In 1870, Bickerdyke moved to New York City, New York, accepting a position with the Protestant Board of City Missions. In this position, she assisted the organization in cleaning up the city's slum neighborhoods. In 1874, Bickerdyke returned to Kansas, settling on her sons' farm near Great Bend. That same year, locusts descended upon Kansas, destroying many of the farmers' crops. Bickerdyke traveled across the North, educating people of the farmers' plight. She returned to Kansas with more than two hundred boxcars of supplies to assist the farmers.

Bickerdyke's health soon began to fail, and her sons sent their mother to San Francisco, California in 1876, hoping that the change in climate would return Bickerdyke to good health. She became an employee of the United States Mint in San Francisco and also continued to volunteer her time assisting veterans in securing pensions and with various charitable organizations, including with the Salvation Army. In 1886, she secured her own pension for her actions during the Civil War. She received twenty-five dollars per month for the remainder of her life.

In 1887, Bickerdyke returned to Kansas, settling in Bunker Hill and living with her son, James, the principal of the local high school. She remained in Kansas the remainder of her life, dying on November 8, 1901. She is buried in Galesburg, Illinois.

Forty years after Bickerdyke's death, Galesburg residents erected a special tombstone and statue to honor the community's most famous resident. Postmaster F.A. Freer stated that Bickerdyke, "saw that some one was needed to make order out of this confusion. Her love was like that of a mother, her touch was like that of a mother, and so she became known to all the soldiers, and finally she was known to everyone as Mother Bickerdyke."

After Freer's comments, Former Governor Yates gave a speech, commemorating Bickerdyke's accomplishments.

She bound up the wounds of the afflicted and when she did so she administered a soothing balm to the lacerated hearts at home.

Cairo and Paducah, Fort Donelson and Shiloh, Corinth and Iuka, Vicksburg and Memphis, Chattanooga and Atlanta, Altoona and Marietta, Huntsville and Beaufort, Washington and Camp Butler are a few of the places where she fought, in hospitals, a gigantic winning battle against death and for human lives.

With her hot foods and soups and her stimulating drinks and restoratives she fought among the wounded ranks upon the battlefield too.

She tore up, and used to bandage wounds, all her clothing which was capable of such use, although it was made, with care and patience by loving ones back home in Illinois, who were full of the feeling that she needed such things more than anybody.
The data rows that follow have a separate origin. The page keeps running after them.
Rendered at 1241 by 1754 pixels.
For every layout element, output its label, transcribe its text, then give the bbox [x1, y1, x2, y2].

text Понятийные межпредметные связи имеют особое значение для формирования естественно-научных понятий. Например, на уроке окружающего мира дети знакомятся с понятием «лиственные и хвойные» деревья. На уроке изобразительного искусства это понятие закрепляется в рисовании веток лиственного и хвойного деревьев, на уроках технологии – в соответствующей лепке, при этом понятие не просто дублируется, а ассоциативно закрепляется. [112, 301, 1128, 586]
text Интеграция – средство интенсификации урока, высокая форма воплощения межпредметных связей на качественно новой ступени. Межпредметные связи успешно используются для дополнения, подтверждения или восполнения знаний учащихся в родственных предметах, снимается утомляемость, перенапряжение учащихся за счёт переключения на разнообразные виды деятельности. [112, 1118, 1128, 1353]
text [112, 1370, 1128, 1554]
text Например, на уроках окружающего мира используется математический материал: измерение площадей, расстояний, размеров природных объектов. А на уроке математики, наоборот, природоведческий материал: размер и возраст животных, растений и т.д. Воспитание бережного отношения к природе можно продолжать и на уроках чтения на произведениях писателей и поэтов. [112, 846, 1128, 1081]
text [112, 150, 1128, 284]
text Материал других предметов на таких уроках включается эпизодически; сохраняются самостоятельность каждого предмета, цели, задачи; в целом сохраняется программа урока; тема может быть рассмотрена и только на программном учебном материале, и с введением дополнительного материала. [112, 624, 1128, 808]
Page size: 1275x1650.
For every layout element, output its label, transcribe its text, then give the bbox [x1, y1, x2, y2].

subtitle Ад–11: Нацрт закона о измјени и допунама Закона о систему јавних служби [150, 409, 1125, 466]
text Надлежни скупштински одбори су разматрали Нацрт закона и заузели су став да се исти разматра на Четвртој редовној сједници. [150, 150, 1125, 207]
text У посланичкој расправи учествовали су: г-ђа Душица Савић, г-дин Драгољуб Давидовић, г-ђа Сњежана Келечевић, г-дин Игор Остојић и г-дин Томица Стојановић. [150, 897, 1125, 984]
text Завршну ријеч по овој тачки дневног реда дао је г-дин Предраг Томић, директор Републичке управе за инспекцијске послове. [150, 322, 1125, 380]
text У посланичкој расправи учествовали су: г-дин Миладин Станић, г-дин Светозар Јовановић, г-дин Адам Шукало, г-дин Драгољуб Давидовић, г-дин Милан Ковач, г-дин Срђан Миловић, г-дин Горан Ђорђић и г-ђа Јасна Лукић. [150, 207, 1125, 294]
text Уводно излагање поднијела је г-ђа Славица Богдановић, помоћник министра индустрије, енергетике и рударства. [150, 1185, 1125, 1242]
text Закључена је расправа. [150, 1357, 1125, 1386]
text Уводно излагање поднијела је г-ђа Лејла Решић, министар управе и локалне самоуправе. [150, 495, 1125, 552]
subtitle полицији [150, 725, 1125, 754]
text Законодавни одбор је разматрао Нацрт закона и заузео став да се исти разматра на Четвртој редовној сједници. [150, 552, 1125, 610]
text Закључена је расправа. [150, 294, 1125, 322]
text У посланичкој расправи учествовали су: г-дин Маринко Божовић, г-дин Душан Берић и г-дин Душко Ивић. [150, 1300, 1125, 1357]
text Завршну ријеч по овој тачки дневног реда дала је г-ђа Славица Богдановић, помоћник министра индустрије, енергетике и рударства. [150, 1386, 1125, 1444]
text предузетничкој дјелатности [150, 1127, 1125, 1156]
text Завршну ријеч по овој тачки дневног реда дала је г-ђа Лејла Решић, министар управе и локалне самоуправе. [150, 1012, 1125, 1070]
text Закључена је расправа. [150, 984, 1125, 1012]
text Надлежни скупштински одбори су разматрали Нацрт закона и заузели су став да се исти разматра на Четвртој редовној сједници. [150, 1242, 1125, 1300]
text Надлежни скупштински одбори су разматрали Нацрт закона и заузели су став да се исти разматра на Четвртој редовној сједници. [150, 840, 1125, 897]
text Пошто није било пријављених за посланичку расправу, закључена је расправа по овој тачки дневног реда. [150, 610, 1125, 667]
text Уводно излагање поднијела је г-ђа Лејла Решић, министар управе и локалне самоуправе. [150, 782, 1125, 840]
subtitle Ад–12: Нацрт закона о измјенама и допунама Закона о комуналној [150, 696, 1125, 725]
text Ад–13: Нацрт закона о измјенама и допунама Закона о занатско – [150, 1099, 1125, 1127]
She listened at night, on edges of battlefields, for groans of wounded men overlooked, and when she heard them went out herself, through rain and storm, with lanterns and stretchers, and found such men and brought them in.

She sang songs of home and heaven to dying men, while shot and shell fell in the midst of her field hospital.

She not only lessened the pain of thousands; but she contributed by her contagious example and leadership to the comfort of untold thousands more.